In the liquids market, Kirby Corporation reported stronger financial results at the end of 2017 than the previous year, helped by what it said was strong utilization and demand in the inland market. Its equipment utilization was in the low-to-mid-90 percent range during the fourth quarter of 2017, compared to the mid-80 percent in the previous year. Kirby said the rate reflected improved demand in liquids markets, but also from a reduction in Kirby’s tank barge fleet. At the end of 2017, it had 841 barges with 17.4 million barrels of aggregate capacity, compared to 876 active barges a year earlier.

In related news, the scrap metal market is strong, possibly helped along by Trump’s tariffs on aluminum and steel imports. This is good news for a barge industry that is rebalancing its fleet profile. Advanced Remarketing Services, which serves the metals and scrap recycling industry, recently reported, “So far in 2018, the scrap metal market is off to a strong start in comparison to average scrap prices of the last few years. … In January 2017, the market was up over 14 percent compared to the previous month. … Compared to the same month last year, the 2018 market is over 19 percent higher than 2017.”

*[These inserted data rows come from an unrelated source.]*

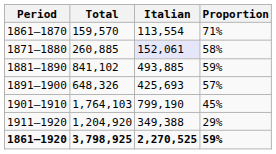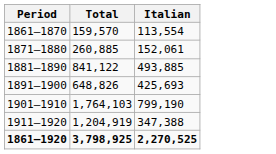- column: Proportion | 71% | 58% | 59% | 57% | 45% | 29% | 59%
1871–1880 | Italian: lavender background -> no background
1881–1890 | Total: 841,102 -> 841,122
1891–1900 | Total: 648,326 -> 648,826
1911–1920 | Total: 1,204,920 -> 1,204,919
1911–1920 | Italian: 349,388 -> 347,388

Despite the general decline of coal, the U.S. Energy Information Administration (EIA) reported in its April 2 energy report that coal exports for the fourth quarter of 2017 were up by 14.5 percent from the third quarter. Steam coal exports for the same quarter were 36.9 percent higher than the third quarter. Much of the export surge comes, ironically, from demand in China, which is temporarily importing American coal as it closes inefficient coal plants and tries to ease a switch to more natural gas.

Along with the spring high water, which usually provides a bump, these factors may help explain why barge rates have held relatively strong this spring.

While free trade remains important, all is not gloom and doom for the barge industry.